Increasingly, you do not need to go to an outlet of an MTO to send money to Africa today, a long way from the beginning when you have to physically visit an agent to carry out a remittance transaction. 

Complementary to the well-established traditional retail business, MTOs now offer consumers the flexibility to send money from the convenience of their home or office or from just about anywhere they may be, using a bank account and credit/debit card. Products such as direct-to-account transfer, online transfer and debit-card based transfer have become well established in both sender and receiving countries. 

For example, customers can now remit money directly into the bank accounts of the recipients either through online transfer or by visiting the agents of MTOs such as Ria Money Transfer and Western Union.

With the rise of the Internet, several online payment services have also emerged.

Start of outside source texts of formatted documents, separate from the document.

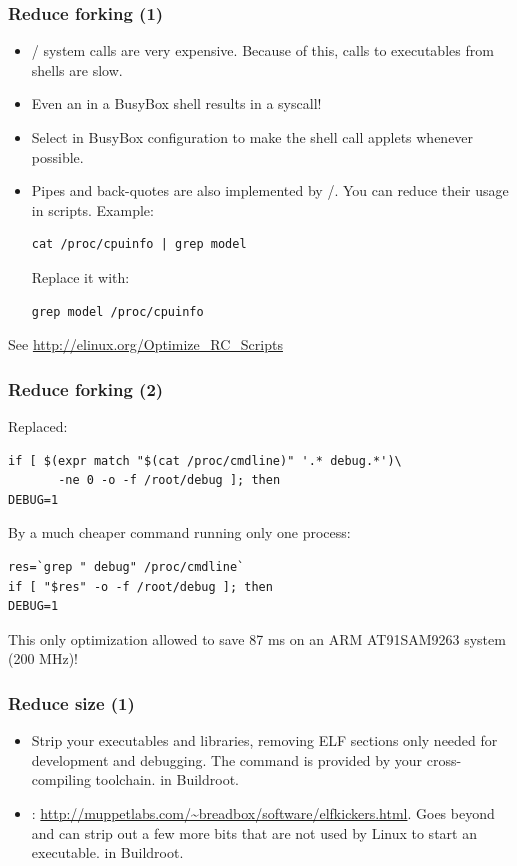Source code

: \begin{frame}[fragile]
\frametitle{Reduce forking (1)}
\begin{itemize}
\item {}/ system calls are very expensive.
      Because of this, calls to executables from shells are slow.
\item Even an  in a BusyBox shell results in a 
syscall!
\item Select  in BusyBox
      configuration to make the shell call applets whenever possible.
\item Pipes and back-quotes are also implemented by
      /.  You can reduce their usage in
      scripts. Example:
      \begin{block}{}
      \begin{verbatim}
cat /proc/cpuinfo | grep model
      \end{verbatim}
      \end{block}
Replace it with:
      \begin{block}{}
      \begin{verbatim}
grep model /proc/cpuinfo
      \end{verbatim}
      \end{block}
\end{itemize}
See \url{http://elinux.org/Optimize_RC_Scripts}
\end{frame}

\begin{frame}[fragile]
\frametitle{Reduce forking (2)}
Replaced:
\begin{block}{}
\begin{verbatim}
if [ $(expr match "$(cat /proc/cmdline)" '.* debug.*')\
       -ne 0 -o -f /root/debug ]; then
DEBUG=1
\end{verbatim}
\end{block}
By a much cheaper command running only one process:
\begin{block}{}
\begin{verbatim}
res=`grep " debug" /proc/cmdline`
if [ "$res" -o -f /root/debug ]; then
DEBUG=1
\end{verbatim}
\end{block}
This only optimization allowed to save 87 ms on an ARM AT91SAM9263
system (200 MHz)!
\end{frame}


\begin{frame}
\frametitle{Reduce size (1)}
\begin{itemize}
	\item Strip your executables and libraries, removing ELF sections
		only needed for development and debugging. The 
		command is provided by your cross-compiling toolchain.
		 in Buildroot.
	\item {}:
		\url{http://muppetlabs.com/~breadbox/software/elfkickers.html}.
		Goes beyond  and can strip out a few more bits
		that are not used by Linux to start an executable.
		 in Buildroot.
\end{itemize}
\end{frame}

“Demand for online money transfer is growing and we are proud to offer a secure, user-friendly platform to our customers,” said Juan Bianchi, President and Chief Executive Officer of RIA Money Transfer, in September 2013 while launching the company’s digital transfer service. Western Union had pioneered the online remittance services in 2010, thereby offering the possibility of transferring money from your bank account or credit card to the recipient on your computer.

To get a share of the profitable remittance business, African banks offer citizens abroad the possibility of opening the so-called Non-Resident National accounts, denominated in the foreign currency of the holder’s choice. Money can be sent into the account from the countries of residence and withdrawn locally in foreign currency.

The most recent entrant to the market is mobile money transfer (MMT). Several MTOs are currently developing, in collaboration with mobile phone providers, MMT services that will enable consumers to remit and receive money with their cell phones. The technology is being used widely in Kenya. The M-Pesa mobile money transfer system, which allows clients to send and receive cash with their phones, has been popular in East Africa, and is now spreading to other parts of the continent. 

Western Union already offers mobile money transfer services to Kenya, Madagascar, Tanzania and Uganda, whereby you can send money directly to the mobile phone number of the recipient, who must have an activated mobile wallet.

Experts say MMT will in the near future become dominant in the market due to the ease of transaction and because it is potentially less expensive than other systems of money transfer, ultimately driving down remittance charges. If one is to believe the experts, people queuing at money transfer agents to fill in remittance forms could soon be a thing of the past.